• [SOURCE MATERIAL]:
BEGIN

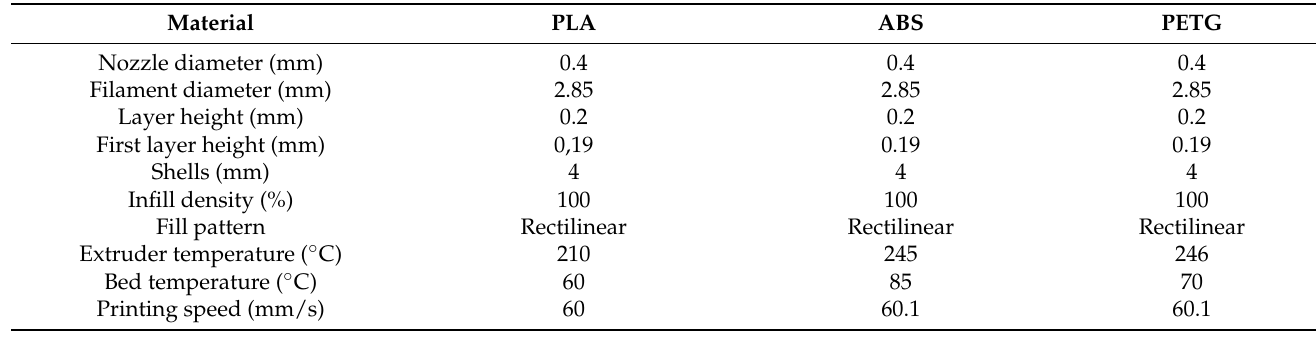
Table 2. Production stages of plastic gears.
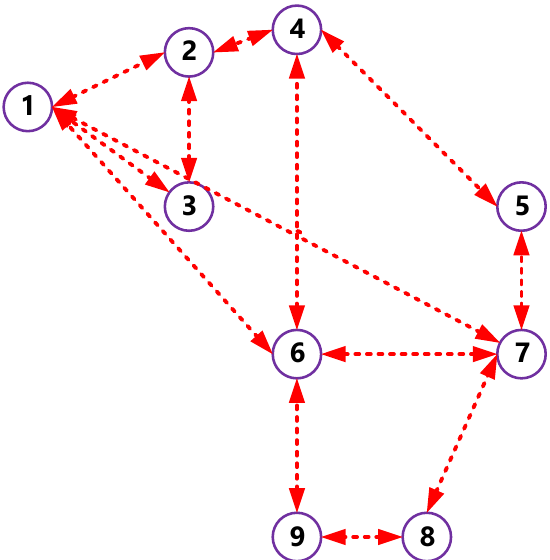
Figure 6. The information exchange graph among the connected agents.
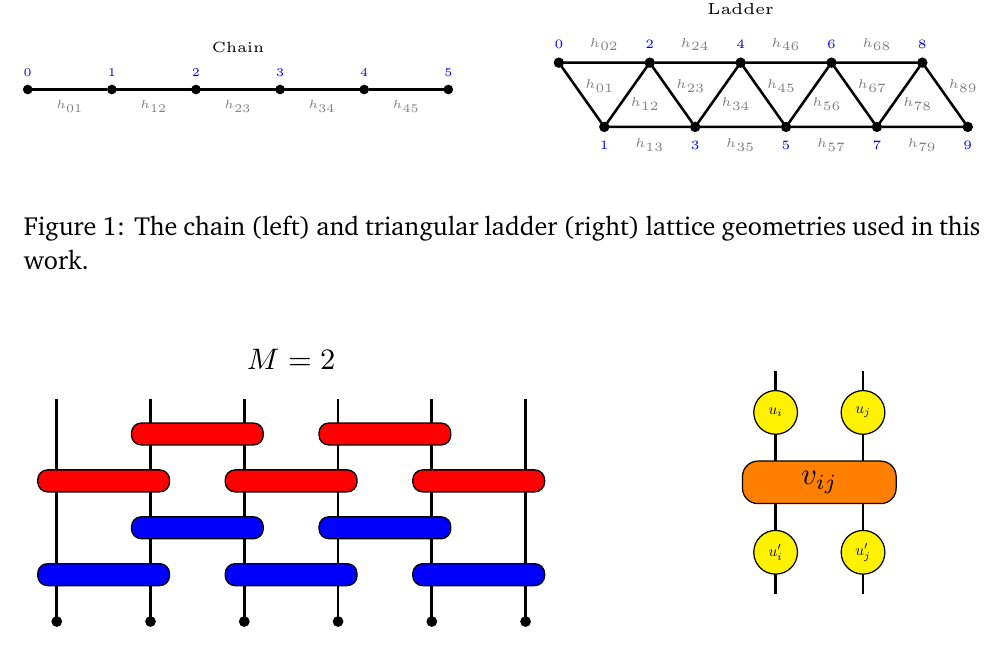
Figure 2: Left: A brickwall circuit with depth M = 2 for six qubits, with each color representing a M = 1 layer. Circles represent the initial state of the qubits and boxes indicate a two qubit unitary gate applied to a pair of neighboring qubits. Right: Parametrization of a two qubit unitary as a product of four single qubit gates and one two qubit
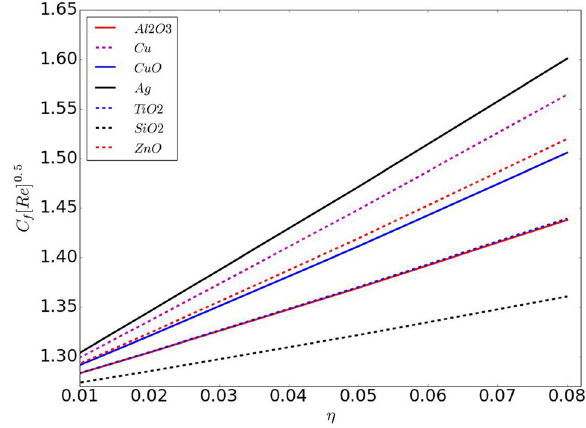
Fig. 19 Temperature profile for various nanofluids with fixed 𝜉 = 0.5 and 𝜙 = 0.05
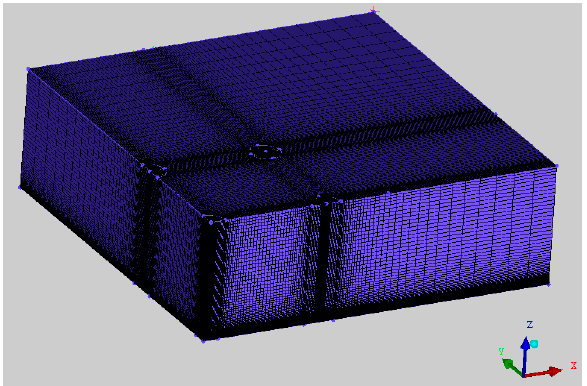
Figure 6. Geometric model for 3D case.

END
BEGIN

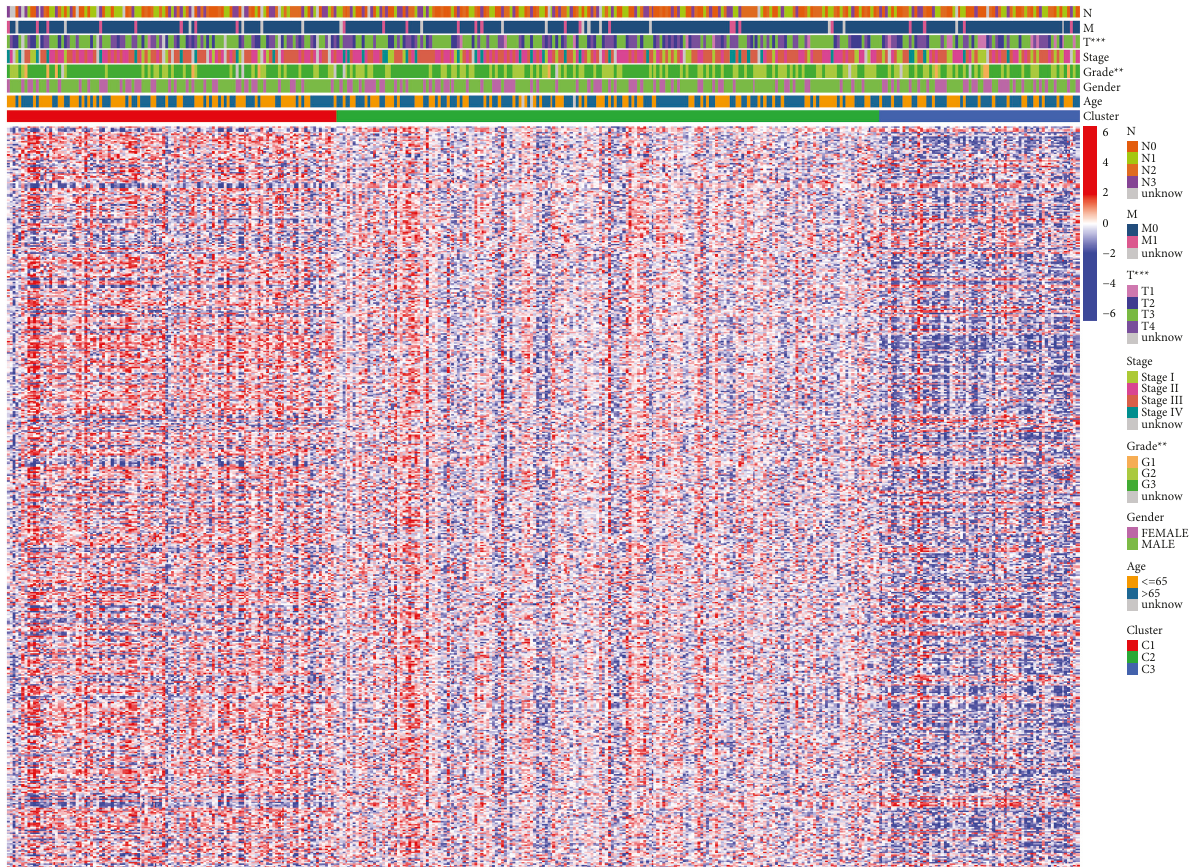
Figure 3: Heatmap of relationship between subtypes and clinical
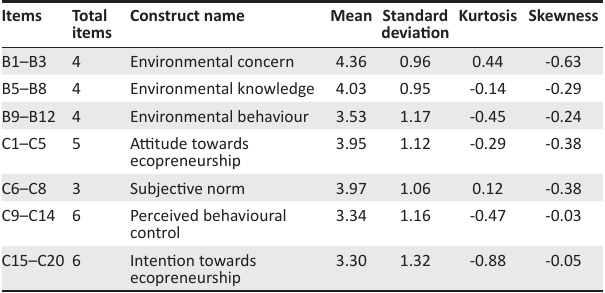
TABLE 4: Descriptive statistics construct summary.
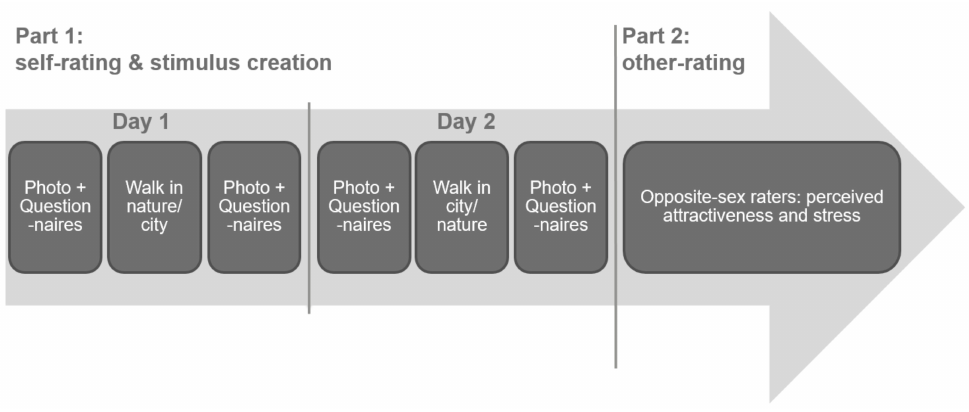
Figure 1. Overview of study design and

END

• [WORK INSTRUCTIONS]:
Between and including the line above that contains "Table 2. Production stages of plastic gears." and the line that contains "Figure 6. Geometric model for 3D case.", restate every line word for word. Pictures stay out.

• [RESPONSE TO THIS EXERCISE]:
Table 2. Production stages of plastic gears.
Figure 6. The information exchange graph among the connected agents.
Figure 2: Left: A brickwall circuit with depth M = 2 for six qubits, with each color representing a M = 1 layer. Circles represent the initial state of the qubits and boxes indicate a two qubit unitary gate applied to a pair of neighboring qubits. Right: Parametrization of a two qubit unitary as a product of four single qubit gates and one two qubit
Fig. 19 Temperature profile for various nanofluids with fixed 𝜉 = 0.5 and 𝜙 = 0.05
Figure 6. Geometric model for 3D case.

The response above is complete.